Especialista alerta sobre cuidados com autistas no carnaval

Especialista alerta sobre cuidados com autistas no carnaval

Às vésperas do período mais festivo do ano, muitas famílias se preparam para viajar ou participar da programação de Carnaval. Para crianças e adolescentes autistas, essa época pode trazer desafios relacionados a barulho, excesso de estímulos e mudanças na rotina. Especialistas em desenvolvimento infantil destacam que pequenas adaptações ajudam a tornar a experiência mais tranquila, seja na praia, no campo ou em cidades com intensa atividade de blocos.

A psicóloga Sirlene Ferreira, da Clínica Conecta Aba Incluir Brincando e referência no atendimento a neurodivergentes, explica que a antecipação de informações é um recurso importante. Segundo ela, prever o que vai acontecer reduz a ansiedade e facilita a adaptação. Planejamento, comunicação clara e respeito ao tempo da criança são pilares que ajudam a evitar sobrecarga sensorial, especialmente em períodos de maior movimento. Outro ponto essencial neste período é o cuidado com a segurança em locais cheios. A recomendação é manter identificação visível na criança, combinar pontos de encontro e evitar circulação em multidões. Em situações de grande fluxo, segurar a mão, usar pulseiras de contato e redobrar a atenção ajudam a prevenir desencontros.
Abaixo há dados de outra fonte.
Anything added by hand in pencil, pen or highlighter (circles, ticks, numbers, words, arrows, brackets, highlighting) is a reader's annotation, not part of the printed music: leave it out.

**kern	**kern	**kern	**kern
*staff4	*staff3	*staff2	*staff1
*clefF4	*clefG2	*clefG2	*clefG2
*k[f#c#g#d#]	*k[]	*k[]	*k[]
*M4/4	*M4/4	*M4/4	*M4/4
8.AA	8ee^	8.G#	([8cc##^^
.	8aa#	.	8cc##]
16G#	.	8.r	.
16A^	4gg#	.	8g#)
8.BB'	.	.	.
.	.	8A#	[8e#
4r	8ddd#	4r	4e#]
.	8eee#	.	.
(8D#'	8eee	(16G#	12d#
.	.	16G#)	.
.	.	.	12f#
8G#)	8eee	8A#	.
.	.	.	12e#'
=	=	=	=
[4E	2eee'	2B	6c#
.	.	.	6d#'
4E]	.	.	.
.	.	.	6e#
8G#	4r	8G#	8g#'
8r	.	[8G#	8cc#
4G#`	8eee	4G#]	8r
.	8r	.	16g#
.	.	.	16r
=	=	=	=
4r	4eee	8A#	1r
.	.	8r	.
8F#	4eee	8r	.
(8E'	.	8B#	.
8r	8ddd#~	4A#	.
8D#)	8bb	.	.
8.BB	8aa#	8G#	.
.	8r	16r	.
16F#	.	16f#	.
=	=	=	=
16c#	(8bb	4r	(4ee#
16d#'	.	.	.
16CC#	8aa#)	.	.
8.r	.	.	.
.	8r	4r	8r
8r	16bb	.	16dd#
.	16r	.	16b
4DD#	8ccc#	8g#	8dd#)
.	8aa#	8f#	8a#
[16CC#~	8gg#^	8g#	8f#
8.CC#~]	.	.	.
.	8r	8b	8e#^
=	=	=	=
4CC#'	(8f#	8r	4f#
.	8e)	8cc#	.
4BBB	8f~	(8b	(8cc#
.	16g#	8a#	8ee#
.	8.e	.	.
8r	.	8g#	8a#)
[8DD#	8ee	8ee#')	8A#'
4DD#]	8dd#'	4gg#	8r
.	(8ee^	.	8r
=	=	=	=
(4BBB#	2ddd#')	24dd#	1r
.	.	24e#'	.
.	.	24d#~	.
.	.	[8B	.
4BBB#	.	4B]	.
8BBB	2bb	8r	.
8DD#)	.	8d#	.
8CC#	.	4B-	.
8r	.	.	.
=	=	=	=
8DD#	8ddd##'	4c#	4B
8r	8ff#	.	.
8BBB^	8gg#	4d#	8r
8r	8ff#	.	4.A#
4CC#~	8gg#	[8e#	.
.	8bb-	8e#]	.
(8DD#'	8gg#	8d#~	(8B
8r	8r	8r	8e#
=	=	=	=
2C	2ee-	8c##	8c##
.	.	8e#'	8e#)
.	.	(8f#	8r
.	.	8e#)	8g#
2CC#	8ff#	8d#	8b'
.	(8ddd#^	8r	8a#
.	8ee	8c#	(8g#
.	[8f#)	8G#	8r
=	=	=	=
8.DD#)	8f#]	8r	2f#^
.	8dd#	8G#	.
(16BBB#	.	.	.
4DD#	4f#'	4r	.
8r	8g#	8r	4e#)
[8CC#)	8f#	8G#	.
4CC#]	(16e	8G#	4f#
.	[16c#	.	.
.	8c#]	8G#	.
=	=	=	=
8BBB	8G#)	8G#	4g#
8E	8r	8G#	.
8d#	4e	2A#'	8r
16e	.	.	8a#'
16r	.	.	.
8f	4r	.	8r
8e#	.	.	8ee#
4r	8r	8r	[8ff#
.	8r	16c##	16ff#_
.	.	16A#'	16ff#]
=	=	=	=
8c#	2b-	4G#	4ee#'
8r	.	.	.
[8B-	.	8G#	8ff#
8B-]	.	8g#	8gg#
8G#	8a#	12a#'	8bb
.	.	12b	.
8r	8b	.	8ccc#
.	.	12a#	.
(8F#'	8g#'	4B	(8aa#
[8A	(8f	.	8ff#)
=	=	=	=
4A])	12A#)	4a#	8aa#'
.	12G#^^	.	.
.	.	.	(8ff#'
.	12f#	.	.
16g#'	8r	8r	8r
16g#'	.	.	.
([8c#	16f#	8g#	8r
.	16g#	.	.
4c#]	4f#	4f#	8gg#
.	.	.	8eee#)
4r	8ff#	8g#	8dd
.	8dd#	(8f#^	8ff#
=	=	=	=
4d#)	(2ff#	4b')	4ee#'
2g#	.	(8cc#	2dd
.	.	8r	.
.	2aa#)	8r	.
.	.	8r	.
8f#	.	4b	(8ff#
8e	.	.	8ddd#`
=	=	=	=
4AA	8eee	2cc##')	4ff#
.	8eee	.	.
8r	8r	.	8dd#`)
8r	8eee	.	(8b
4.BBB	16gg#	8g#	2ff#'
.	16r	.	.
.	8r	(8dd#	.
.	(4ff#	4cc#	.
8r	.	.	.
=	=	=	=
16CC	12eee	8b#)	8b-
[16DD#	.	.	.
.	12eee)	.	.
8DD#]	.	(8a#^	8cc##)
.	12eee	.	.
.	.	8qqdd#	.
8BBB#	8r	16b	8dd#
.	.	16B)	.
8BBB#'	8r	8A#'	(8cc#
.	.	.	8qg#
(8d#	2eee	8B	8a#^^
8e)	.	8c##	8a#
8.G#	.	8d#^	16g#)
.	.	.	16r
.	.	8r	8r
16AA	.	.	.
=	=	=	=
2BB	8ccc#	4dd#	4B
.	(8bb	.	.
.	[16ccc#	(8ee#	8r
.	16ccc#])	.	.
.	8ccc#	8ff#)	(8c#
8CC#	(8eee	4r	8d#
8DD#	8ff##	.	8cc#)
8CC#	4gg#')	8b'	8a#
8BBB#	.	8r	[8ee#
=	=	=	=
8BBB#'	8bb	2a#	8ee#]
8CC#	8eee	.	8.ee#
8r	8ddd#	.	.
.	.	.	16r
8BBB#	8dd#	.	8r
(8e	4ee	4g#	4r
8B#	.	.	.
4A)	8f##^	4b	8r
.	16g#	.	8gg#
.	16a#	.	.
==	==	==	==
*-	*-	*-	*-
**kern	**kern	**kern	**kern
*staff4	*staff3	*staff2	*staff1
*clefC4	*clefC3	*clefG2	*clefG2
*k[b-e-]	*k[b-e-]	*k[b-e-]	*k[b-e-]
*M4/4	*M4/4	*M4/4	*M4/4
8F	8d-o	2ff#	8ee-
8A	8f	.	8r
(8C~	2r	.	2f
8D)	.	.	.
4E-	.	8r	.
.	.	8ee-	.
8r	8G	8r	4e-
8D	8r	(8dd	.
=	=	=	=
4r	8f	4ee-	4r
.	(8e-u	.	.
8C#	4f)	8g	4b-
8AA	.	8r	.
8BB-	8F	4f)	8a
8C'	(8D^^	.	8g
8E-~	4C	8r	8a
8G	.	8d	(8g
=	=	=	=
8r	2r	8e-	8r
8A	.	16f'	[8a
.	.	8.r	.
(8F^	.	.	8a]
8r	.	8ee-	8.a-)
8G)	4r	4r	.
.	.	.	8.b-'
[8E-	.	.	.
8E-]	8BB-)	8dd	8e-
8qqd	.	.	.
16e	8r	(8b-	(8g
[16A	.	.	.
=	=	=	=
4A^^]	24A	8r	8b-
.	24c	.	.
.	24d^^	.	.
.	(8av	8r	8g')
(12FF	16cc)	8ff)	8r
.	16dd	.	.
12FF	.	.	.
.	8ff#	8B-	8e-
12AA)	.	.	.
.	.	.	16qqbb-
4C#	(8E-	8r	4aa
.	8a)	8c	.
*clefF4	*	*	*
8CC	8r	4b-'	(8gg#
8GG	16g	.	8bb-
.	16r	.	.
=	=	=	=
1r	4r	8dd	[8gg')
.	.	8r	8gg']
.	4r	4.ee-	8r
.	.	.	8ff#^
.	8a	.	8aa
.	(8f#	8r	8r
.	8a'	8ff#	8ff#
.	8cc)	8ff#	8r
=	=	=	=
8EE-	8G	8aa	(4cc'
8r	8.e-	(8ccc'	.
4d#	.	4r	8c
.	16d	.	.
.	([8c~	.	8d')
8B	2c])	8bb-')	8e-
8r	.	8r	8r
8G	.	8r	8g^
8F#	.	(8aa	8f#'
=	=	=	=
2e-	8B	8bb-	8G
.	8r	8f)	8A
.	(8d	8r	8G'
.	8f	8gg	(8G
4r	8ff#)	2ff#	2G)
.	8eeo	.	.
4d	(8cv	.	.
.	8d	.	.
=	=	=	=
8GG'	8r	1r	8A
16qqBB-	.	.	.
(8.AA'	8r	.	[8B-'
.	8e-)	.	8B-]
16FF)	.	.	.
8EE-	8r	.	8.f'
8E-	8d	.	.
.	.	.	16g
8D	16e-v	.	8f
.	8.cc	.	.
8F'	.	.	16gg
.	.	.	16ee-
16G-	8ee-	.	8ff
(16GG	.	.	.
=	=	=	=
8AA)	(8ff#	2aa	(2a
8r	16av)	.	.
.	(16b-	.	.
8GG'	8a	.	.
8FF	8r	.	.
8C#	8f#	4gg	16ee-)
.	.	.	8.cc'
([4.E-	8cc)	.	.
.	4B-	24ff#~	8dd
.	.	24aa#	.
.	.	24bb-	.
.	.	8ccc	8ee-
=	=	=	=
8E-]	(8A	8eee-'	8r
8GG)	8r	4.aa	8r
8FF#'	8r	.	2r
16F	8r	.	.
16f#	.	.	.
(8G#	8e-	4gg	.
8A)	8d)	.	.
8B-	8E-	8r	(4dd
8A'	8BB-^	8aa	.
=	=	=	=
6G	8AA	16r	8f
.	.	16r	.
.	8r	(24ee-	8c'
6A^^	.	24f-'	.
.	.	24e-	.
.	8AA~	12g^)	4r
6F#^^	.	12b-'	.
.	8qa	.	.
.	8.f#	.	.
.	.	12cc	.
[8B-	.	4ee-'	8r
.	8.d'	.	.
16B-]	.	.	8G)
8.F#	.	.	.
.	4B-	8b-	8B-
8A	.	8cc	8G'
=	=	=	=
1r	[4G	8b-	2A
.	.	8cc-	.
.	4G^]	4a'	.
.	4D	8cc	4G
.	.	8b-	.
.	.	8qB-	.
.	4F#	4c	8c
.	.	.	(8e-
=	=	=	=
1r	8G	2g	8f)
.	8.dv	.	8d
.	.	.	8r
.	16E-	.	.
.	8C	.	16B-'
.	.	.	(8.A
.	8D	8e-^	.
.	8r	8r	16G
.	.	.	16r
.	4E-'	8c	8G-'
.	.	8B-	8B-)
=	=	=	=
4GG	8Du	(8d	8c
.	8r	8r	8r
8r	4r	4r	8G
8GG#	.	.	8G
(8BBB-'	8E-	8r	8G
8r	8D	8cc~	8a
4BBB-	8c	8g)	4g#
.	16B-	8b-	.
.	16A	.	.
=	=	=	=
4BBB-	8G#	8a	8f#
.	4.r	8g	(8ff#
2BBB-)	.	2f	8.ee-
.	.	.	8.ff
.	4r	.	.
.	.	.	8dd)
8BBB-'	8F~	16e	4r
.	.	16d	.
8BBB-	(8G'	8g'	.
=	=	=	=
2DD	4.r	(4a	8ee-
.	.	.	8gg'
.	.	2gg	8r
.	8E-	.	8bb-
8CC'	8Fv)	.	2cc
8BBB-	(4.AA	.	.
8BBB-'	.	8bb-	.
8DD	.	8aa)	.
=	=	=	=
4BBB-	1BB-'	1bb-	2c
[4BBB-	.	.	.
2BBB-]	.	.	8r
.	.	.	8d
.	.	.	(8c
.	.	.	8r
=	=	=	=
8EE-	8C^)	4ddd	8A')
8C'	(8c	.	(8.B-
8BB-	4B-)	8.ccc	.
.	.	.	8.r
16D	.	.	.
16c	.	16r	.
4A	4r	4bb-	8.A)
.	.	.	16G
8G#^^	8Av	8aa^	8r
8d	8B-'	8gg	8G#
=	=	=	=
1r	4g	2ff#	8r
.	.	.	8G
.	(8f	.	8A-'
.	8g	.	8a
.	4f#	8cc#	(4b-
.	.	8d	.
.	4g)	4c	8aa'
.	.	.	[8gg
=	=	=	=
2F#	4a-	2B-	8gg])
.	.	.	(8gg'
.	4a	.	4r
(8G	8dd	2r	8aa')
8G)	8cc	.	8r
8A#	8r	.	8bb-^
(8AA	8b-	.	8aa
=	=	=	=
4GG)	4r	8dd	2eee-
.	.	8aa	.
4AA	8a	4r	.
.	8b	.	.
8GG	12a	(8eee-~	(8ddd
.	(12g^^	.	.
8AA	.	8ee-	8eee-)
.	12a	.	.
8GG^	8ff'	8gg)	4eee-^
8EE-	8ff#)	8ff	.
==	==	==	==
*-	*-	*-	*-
Para famílias que pretendem viajar para a praia, orientar sobre a textura da areia e a temperatura da água pode ajudar a minimizar incômodos. Levar guarda sol e criar um espaço mais reservado também favorece uma vivência confortável. No campo, o foco costuma estar em garantir previsibilidade. Caminhadas, visitas a áreas verdes e atividades ao ar livre podem ser positivas quando organizadas com pausas e momentos de descanso.

Nas capitais e regiões onde os blocos de rua e escolas de samba ganham protagonismo, o barulho é uma das principais preocupações. Protetores auriculares e fones abafadores ajudam a reduzir o impacto sonoro. Escolher horários mais tranquilos e trajetos alternativos permite circular com segurança sem expor a criança a estímulos que possam gerar desconforto. É recomendável manter itens de apoio, como garrafa de água, brinquedos sensoriais e óculos escuros, que contribuem para regular o ambiente.

Segundo Sirlene, durante todo o Carnaval, preservar a rotina básica da criança é essencial. Horários de alimentação e sono, mesmo que com pequenas adaptações, colaboram para manter o equilíbrio emocional. Outro ponto é respeitar limites. Caso apareçam sinais de irritação ou cansaço, uma pausa rápida costuma ser suficiente para estabilizar o comportamento.

“O objetivo não é impedir a participação nas atividades, mas criar condições para que cada criança viva o período de forma segura e prazerosa. Com organização, diálogo e atenção às necessidades individuais, o Carnaval pode se tornar uma experiência inclusiva e acolhedora para famílias com crianças autistas”, finaliza Sirlene.